Silvio Napoli has been in the CEO chair for mere weeks, but he is already dismantling the organizational structure he inherited. On Thursday, the EV maker announced that CFO Taoufiq Boussaid is departing, marking the most significant exit in a sweeping executive overhaul designed to strip away layers of corporate bureaucracy.
Napoli’s mandate is clear: simplify the company. To achieve this, he is cutting the number of direct reports in half and installing an entirely new slate of leaders, including a new CTO, chief customer officer, chief digital officer, and chief transformation officer. The exodus extends beyond the C-suite; the company’s senior vice presidents of revenue and marketing, along with its vice president of program management, are also exiting, citing a desire to remain near their families.
This is not a routine transition. It is a fundamental pivot for a company that has struggled to find its footing since its 2021 public debut.
The Cost of Stagnation
Lucid’s internal restructuring follows a period of persistent market headwinds. Last month, the company announced its second major round of layoffs this year, including the elimination of a second shift at its Arizona manufacturing plant. The move is expected to shave $158 million in annual costs, a necessary step as the company attempts to align its production capacity with a reality that has failed to match its initial projections.

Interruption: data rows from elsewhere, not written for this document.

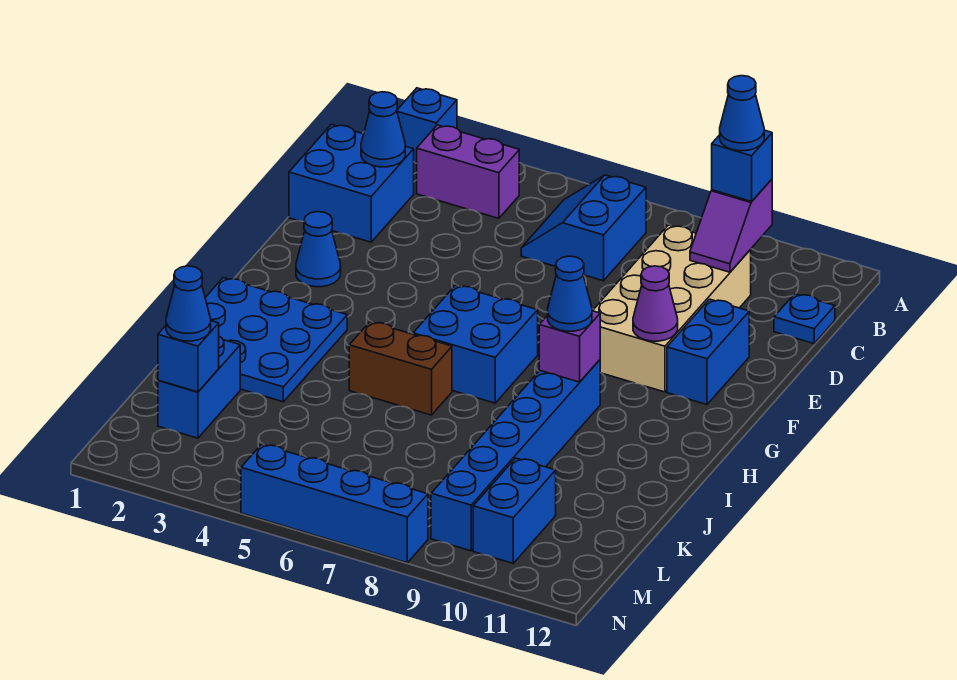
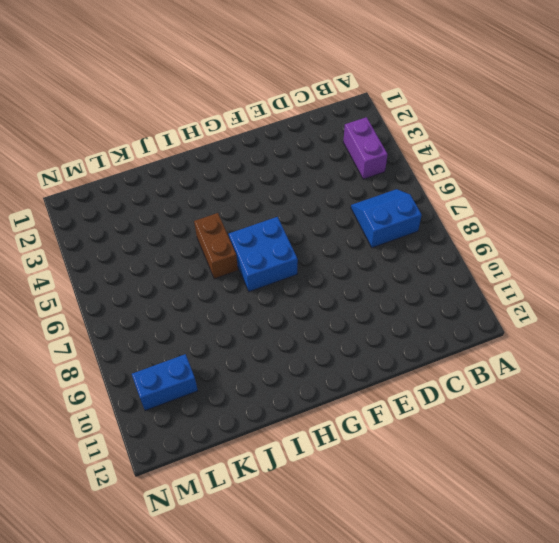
none -> blue 1x1 brick [397,88,457,163]
none -> blue 2x2 brick [289,124,414,242]
none -> tan 2x4 brick [593,225,751,392]

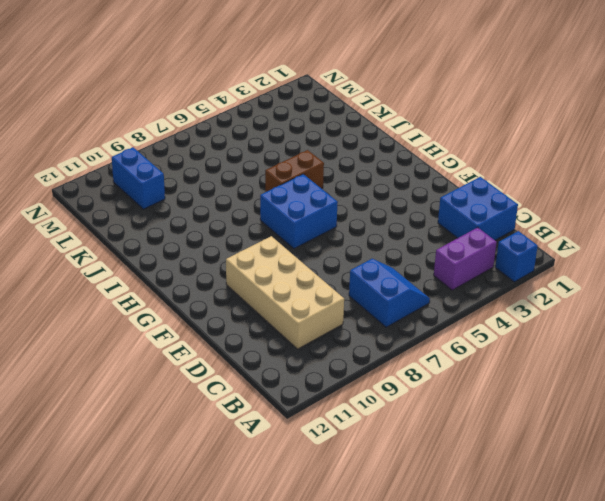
none -> blue 1x1 plate [774,294,835,344]
none -> blue 1x2 brick [667,299,749,405]
none -> blue 1x1 cone [296,212,341,287]

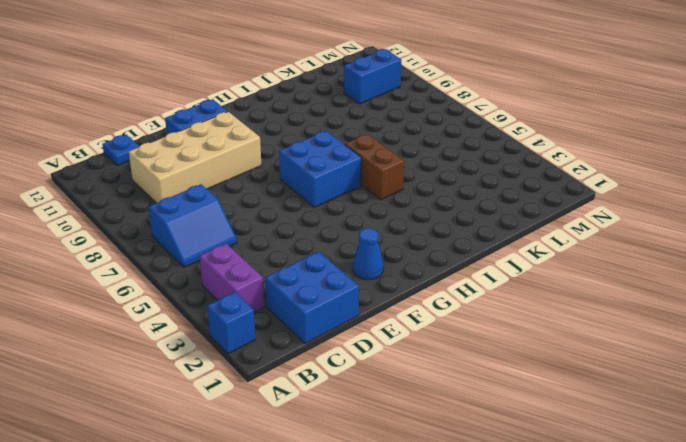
none -> blue 3x3 plate [205,278,347,402]
none -> blue 1x6 brick [431,360,600,551]
none -> blue 1x2 brick [158,337,240,438]

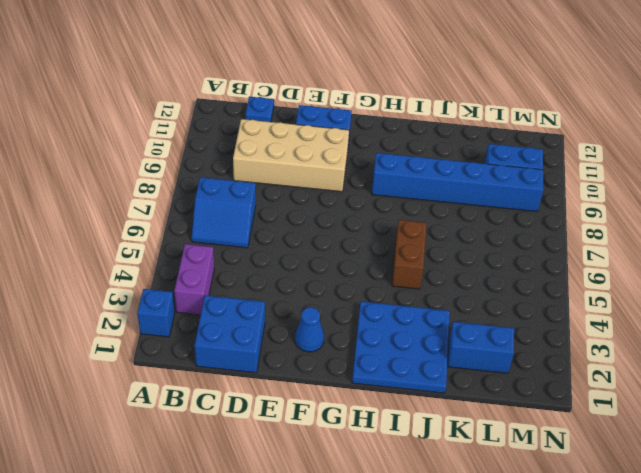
none -> blue 2x2 brick [413,285,538,403]
none -> blue 1x4 brick [241,444,428,563]
none -> purple 1x2 slope [690,179,772,272]

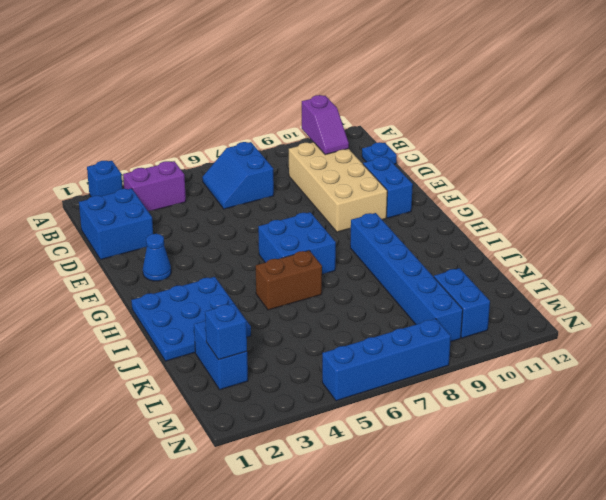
none -> blue 1x1 cone [361,92,405,167]
none -> purple 1x1 cone [633,266,678,341]
none -> purple 1x1 brick [539,311,600,382]

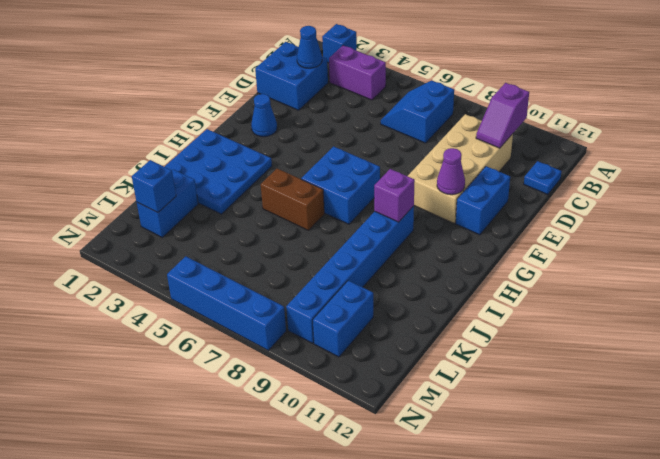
none -> blue 1x1 brick [712,130,772,202]
none -> blue 1x1 cone [548,256,592,331]
none -> blue 1x1 cone [166,266,211,341]

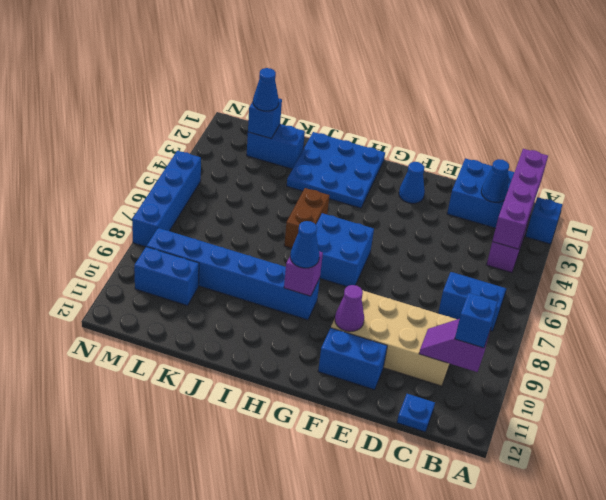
purple 1x4 brick [492,149,548,249] -> none
none -> blue 1x1 cone [720,76,764,151]

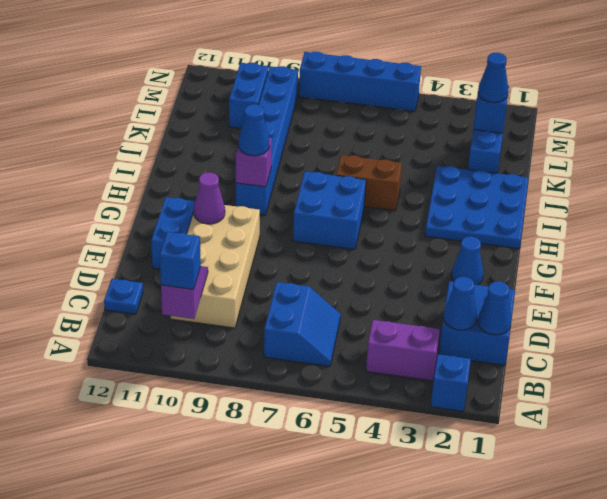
blue 1x1 cone [478,281,512,335] -> blue 1x1 cone moved to [720,76,764,151]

Deliveries remain stubbornly flat. Lucid reported 3,953 vehicle deliveries for the second quarter, a marginal increase over the previous year. While competitors like Rivian are managing to raise sales forecasts, Lucid’s flagship offerings have yet to achieve the mass-market penetration the company promised investors four years ago. The Gravity SUV, once viewed as a potential catalyst for growth, has not yet provided the lift the company desperately needs.
A Bet on the Future
Napoli is betting that a leaner, more centralized leadership team can execute where the previous administration could not. By forcing the new leadership team to congregate at head offices and manufacturing hubs, he is attempting to replace the siloed decision-making of the past with a more collaborative, hands-on approach.
Despite the turmoil, the company’s product roadmap remains the primary focus. Lucid is preparing to launch the "Cosmos," a smaller SUV with an expected price point near $50,000. If successful, it would represent the company’s first genuine attempt at a mass-market vehicle. Simultaneously, the company is pushing into the autonomous space, partnering with Nuro and Uber to pilot a luxury robotaxi service in San Francisco later this year, with eyes on a 2027 expansion to Houston.

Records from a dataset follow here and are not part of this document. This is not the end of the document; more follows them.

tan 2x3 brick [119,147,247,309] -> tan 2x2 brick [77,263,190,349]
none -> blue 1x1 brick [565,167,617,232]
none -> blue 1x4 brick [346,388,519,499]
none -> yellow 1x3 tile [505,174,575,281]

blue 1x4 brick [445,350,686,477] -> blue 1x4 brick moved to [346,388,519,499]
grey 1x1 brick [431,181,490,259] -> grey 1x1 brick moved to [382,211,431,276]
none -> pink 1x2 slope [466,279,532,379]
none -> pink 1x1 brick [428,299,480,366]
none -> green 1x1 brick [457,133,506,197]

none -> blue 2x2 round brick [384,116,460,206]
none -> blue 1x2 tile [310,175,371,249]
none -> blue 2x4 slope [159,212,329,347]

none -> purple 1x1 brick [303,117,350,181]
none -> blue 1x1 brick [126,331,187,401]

What This Means for Investors
For shareholders, the message from the top is one of accountability. Napoli’s statement on Thursday emphasized "enforcing accountability" and "sharpening execution"—corporate shorthand for a company that has spent too much time planning and not enough time delivering.
Whether this new team can translate the "inherent value" Napoli claims exists into actual market share remains the central question. The company has spent over a year searching for a successor to Peter Rawlinson, who resigned abruptly in February 2025. With a new CEO and a nearly entirely new executive team, the grace period for Lucid is effectively over.
Key Takeaways
- C-Suite Overhaul: CFO Taoufiq Boussaid is leaving, alongside several senior vice presidents, as CEO Silvio Napoli replaces them with a new team of five key executive hires.
- Drastic Simplification: Napoli is cutting his direct reports by 50 percent and mandating that leadership work from central hubs to force closer collaboration.
- Financial Pressure: The restructuring follows a second round of layoffs this year and the elimination of a factory shift, as the company struggles to boost delivery numbers that have remained stagnant.
Napoli’s next challenge is to prove that this reorganization is more than just a reshuffling of deck chairs. With the Cosmos SUV launch looming, the company has a narrow window to prove it can scale production without burning through its remaining runway. The market will be watching the next quarterly report not for promises of innovation, but for evidence that the new structure is actually moving metal.